1) Ontem, olhando o mar, pensei na recorrência desse momento enigmático em que interior e exterior se mesclam em um dado ponto arbitrário do tempo e do espaço. Em De amor e trevas, Amós Oz fala dos dez a quinze minutos que passa por dia caminhando em direção ao deserto, não para vê-lo ou vivenciá-lo diretamente, por si, mas "para manter a perspectiva da eternidade"; ou, talvez, para testar e comprovar que ainda tem a capacidade de extrair sentido, anos a fio, de uma mesma paisagem - mostrando com isso que a paisagem se transforma em direta relação com a carga de pathos que o artista leva em seu olhar.
2) Nas primeiras páginas de O que vemos, o que nos olha, Didi-Huberman resgata um trecho do Ulisses de Joyce: Stephen Dedalus olha o mar e o mar lhe devolve uma lembrança - como se tivesse sido preciso fechar os olhos de sua mãe para que sua mãe começasse a olhá-lo verdadeiramente, escreve Didi-Huberman. Stephen Dedalus diante do mar - e diante do mar não se pode confiar nos sentidos (a cor da água se transforma, os sons perdem a profundidade), mas talvez seja o caso de confiar nessa particular articulação entre sentidos e imaginação (ou ainda, a articulação entre o treinamento dos sentidos - a capacidade de ler os elementos - e a carga de pathos que o indivíduo carrega consigo e que, ao mesmo tempo, mostra a ele que parte da equação do sentido sempre escapa ao controle). Homero cego diante do mar, contando o bater das ondas, calculando a maré. A frota de Agamenon e todos os signos que o mar leva àquele que sabe ver: pedaços de madeira, vegetação - a terra firme está próxima.

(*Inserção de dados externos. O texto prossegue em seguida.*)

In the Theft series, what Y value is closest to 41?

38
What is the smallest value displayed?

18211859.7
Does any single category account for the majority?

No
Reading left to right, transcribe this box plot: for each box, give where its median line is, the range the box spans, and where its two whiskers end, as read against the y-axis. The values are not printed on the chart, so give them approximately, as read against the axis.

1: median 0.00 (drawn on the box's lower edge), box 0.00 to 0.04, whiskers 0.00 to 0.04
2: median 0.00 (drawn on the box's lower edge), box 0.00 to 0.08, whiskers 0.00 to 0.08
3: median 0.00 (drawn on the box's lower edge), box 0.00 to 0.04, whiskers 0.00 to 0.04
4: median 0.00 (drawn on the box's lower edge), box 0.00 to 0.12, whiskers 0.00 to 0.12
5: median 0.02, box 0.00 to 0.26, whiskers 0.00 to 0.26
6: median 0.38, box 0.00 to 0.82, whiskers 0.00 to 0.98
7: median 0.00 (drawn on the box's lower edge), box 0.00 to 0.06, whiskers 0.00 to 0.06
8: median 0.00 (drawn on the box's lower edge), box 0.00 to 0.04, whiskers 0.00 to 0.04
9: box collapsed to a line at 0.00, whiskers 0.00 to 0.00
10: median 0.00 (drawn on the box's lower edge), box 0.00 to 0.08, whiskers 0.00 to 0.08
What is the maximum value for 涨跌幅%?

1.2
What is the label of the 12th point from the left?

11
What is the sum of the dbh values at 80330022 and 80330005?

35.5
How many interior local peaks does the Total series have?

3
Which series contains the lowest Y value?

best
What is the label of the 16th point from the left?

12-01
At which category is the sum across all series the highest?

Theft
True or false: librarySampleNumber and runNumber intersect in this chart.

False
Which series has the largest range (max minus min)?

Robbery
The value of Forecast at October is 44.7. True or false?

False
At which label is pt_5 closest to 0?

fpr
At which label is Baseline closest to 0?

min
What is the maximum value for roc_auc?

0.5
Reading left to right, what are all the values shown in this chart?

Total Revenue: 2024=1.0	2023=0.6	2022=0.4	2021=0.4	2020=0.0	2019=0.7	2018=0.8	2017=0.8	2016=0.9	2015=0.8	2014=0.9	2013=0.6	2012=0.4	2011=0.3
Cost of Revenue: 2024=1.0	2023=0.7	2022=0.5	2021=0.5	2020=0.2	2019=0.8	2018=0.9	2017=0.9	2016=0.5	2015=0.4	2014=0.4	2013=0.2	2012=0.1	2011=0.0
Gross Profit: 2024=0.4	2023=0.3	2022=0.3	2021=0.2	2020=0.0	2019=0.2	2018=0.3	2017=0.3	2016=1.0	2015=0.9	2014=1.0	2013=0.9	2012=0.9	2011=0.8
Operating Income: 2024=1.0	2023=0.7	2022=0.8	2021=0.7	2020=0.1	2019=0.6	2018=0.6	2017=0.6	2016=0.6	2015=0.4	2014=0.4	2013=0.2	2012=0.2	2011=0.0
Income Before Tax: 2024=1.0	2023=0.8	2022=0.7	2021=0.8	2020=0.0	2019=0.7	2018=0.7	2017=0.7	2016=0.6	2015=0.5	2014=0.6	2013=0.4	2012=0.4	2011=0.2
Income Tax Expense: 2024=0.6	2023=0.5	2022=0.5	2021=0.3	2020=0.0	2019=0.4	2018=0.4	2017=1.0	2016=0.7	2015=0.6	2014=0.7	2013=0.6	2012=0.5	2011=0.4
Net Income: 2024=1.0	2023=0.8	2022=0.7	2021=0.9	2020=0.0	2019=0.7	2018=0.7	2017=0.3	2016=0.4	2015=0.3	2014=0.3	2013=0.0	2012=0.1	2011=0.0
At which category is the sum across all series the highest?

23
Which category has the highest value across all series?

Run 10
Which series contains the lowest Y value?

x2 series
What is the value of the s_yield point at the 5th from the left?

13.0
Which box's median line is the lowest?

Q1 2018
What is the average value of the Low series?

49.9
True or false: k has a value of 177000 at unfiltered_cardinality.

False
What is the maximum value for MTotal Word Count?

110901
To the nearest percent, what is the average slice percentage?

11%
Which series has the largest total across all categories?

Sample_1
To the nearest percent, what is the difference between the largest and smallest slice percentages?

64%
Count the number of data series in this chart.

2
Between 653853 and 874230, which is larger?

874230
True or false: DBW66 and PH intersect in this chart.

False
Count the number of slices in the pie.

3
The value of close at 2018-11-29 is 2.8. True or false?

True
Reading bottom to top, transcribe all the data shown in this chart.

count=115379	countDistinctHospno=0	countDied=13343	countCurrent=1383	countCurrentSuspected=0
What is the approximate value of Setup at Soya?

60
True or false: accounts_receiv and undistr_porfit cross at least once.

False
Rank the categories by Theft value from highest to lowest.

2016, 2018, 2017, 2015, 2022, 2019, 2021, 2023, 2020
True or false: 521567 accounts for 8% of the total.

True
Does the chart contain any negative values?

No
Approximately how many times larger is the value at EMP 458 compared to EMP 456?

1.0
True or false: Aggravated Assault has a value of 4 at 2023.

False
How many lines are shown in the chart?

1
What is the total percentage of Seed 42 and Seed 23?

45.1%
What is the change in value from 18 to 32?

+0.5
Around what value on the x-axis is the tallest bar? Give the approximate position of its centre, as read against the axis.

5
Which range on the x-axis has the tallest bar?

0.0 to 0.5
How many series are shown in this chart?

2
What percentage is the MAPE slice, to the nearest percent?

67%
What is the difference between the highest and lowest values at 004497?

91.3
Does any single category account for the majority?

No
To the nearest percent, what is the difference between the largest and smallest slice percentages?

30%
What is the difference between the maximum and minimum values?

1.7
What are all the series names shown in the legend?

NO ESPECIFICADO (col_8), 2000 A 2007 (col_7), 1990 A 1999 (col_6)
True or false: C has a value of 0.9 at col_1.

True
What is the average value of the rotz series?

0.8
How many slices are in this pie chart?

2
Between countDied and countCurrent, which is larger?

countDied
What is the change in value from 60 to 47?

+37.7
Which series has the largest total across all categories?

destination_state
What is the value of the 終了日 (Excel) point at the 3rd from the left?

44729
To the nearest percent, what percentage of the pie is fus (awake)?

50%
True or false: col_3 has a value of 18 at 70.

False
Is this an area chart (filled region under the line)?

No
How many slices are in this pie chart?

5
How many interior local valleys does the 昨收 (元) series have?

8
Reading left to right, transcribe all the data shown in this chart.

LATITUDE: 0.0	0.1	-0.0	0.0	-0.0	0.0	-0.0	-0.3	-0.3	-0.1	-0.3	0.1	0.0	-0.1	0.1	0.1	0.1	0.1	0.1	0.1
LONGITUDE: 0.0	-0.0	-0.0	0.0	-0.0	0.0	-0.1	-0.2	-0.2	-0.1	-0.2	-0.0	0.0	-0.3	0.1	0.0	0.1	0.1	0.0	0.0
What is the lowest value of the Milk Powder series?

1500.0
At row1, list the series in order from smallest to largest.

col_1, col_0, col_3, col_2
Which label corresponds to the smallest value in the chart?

3) A carga de pathos que ao mesmo tempo interfere no e potencializa o treinamento dos sentidos é amorfa e fluida, oscila no tempo e no espaço em múltiplas e simultâneas posições - una esfera infinita, cuyo centro está en todas partes y la circunferencia en ninguna, como escreve Borges sobre Pascal. O pathos, sendo paixão e excesso, se cristaliza eventualmente naquilo que Barthes chama "discurso amoroso" (e note o caráter fugidio da matéria: ele só pode ser apreendido em "fragmentos", e esse discurso só pode ser "um discurso", Fragmentos de um discurso amoroso (1977), um entre vários, na oscilação da linguagem e consequentemente do inconsciente, já que Lacan também dizia - no seminário 11 - que o inconsciente se estrutura como uma linguagem, não a linguagem, mas uma linguagem, como um discurso amoroso). A carga de paixão com que se olha o mar (ou o deserto, ou a página de um livro) é tanto o que desafia quanto o que legitima o treinamento - ou, como escreve Barthes, "forças das estruturas: talvez seja isso o que nelas desejamos" (Fragmentos de um discurso amoroso, trad. Márcia Valéria de Aguiar, Martins Fontes, 2003, p. 172). Não é justamente o que se vê no mar revolto do poema de Bolaño/Cesárea Tinajero?